[Start of section]
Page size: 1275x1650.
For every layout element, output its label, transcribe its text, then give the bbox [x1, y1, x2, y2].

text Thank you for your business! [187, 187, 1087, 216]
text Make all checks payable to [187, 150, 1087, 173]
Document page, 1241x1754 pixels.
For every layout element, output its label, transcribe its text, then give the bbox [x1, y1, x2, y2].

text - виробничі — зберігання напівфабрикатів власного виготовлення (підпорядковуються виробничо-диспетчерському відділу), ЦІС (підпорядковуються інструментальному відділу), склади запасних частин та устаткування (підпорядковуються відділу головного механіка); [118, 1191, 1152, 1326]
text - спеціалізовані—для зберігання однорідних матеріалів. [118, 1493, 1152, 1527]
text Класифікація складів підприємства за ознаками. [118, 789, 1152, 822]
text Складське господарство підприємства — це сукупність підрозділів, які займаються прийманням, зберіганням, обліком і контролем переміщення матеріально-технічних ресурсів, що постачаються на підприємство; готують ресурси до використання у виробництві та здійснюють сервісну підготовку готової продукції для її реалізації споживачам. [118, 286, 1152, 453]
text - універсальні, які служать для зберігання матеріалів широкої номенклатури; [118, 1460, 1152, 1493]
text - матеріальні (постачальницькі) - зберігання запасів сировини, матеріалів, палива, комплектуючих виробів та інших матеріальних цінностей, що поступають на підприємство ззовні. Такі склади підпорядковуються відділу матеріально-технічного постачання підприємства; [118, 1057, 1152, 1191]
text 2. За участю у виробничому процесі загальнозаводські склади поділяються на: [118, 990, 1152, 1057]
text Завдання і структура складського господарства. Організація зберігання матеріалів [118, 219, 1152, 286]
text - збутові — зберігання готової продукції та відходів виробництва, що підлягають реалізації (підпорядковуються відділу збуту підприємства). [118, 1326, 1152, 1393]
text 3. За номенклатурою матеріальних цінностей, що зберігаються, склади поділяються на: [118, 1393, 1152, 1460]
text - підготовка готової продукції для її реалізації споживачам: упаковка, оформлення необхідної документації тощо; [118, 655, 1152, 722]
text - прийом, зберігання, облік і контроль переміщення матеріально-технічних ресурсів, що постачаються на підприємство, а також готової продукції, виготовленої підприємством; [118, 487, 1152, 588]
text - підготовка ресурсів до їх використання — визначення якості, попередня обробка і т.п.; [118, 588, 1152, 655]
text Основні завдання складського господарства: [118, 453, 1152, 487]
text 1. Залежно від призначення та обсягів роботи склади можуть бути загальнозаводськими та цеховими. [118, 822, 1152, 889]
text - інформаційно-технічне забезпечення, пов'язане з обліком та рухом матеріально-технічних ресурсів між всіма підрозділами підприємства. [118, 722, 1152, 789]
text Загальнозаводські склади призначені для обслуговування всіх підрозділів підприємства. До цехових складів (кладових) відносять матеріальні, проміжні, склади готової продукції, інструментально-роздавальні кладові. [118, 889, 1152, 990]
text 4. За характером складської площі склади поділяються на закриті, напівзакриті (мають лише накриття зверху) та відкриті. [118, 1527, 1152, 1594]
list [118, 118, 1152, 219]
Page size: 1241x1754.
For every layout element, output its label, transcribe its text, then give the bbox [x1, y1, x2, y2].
[End of section]
Task prompt => Word for word, give the entire listing again.

Output for this task =>
Page size: 1275x1650.
For every layout element, output its label, transcribe its text, then give the bbox [x1, y1, x2, y2].

text Thank you for your business! [187, 187, 1087, 216]
text Make all checks payable to [187, 150, 1087, 173]
Document page, 1241x1754 pixels.
For every layout element, output its label, transcribe its text, then give the bbox [x1, y1, x2, y2].

text - виробничі — зберігання напівфабрикатів власного виготовлення (підпорядковуються виробничо-диспетчерському відділу), ЦІС (підпорядковуються інструментальному відділу), склади запасних частин та устаткування (підпорядковуються відділу головного механіка); [118, 1191, 1152, 1326]
text - спеціалізовані—для зберігання однорідних матеріалів. [118, 1493, 1152, 1527]
text Класифікація складів підприємства за ознаками. [118, 789, 1152, 822]
text Складське господарство підприємства — це сукупність підрозділів, які займаються прийманням, зберіганням, обліком і контролем переміщення матеріально-технічних ресурсів, що постачаються на підприємство; готують ресурси до використання у виробництві та здійснюють сервісну підготовку готової продукції для її реалізації споживачам. [118, 286, 1152, 453]
text - універсальні, які служать для зберігання матеріалів широкої номенклатури; [118, 1460, 1152, 1493]
text - матеріальні (постачальницькі) - зберігання запасів сировини, матеріалів, палива, комплектуючих виробів та інших матеріальних цінностей, що поступають на підприємство ззовні. Такі склади підпорядковуються відділу матеріально-технічного постачання підприємства; [118, 1057, 1152, 1191]
text 2. За участю у виробничому процесі загальнозаводські склади поділяються на: [118, 990, 1152, 1057]
text Завдання і структура складського господарства. Організація зберігання матеріалів [118, 219, 1152, 286]
text - збутові — зберігання готової продукції та відходів виробництва, що підлягають реалізації (підпорядковуються відділу збуту підприємства). [118, 1326, 1152, 1393]
text 3. За номенклатурою матеріальних цінностей, що зберігаються, склади поділяються на: [118, 1393, 1152, 1460]
text - підготовка готової продукції для її реалізації споживачам: упаковка, оформлення необхідної документації тощо; [118, 655, 1152, 722]
text - прийом, зберігання, облік і контроль переміщення матеріально-технічних ресурсів, що постачаються на підприємство, а також готової продукції, виготовленої підприємством; [118, 487, 1152, 588]
text - підготовка ресурсів до їх використання — визначення якості, попередня обробка і т.п.; [118, 588, 1152, 655]
text Основні завдання складського господарства: [118, 453, 1152, 487]
text 1. Залежно від призначення та обсягів роботи склади можуть бути загальнозаводськими та цеховими. [118, 822, 1152, 889]
text - інформаційно-технічне забезпечення, пов'язане з обліком та рухом матеріально-технічних ресурсів між всіма підрозділами підприємства. [118, 722, 1152, 789]
text Загальнозаводські склади призначені для обслуговування всіх підрозділів підприємства. До цехових складів (кладових) відносять матеріальні, проміжні, склади готової продукції, інструментально-роздавальні кладові. [118, 889, 1152, 990]
text 4. За характером складської площі склади поділяються на закриті, напівзакриті (мають лише накриття зверху) та відкриті. [118, 1527, 1152, 1594]
list [118, 118, 1152, 219]
Page size: 1241x1754.
For every layout element, output its label, transcribe its text, then give the bbox [x1, y1, x2, y2].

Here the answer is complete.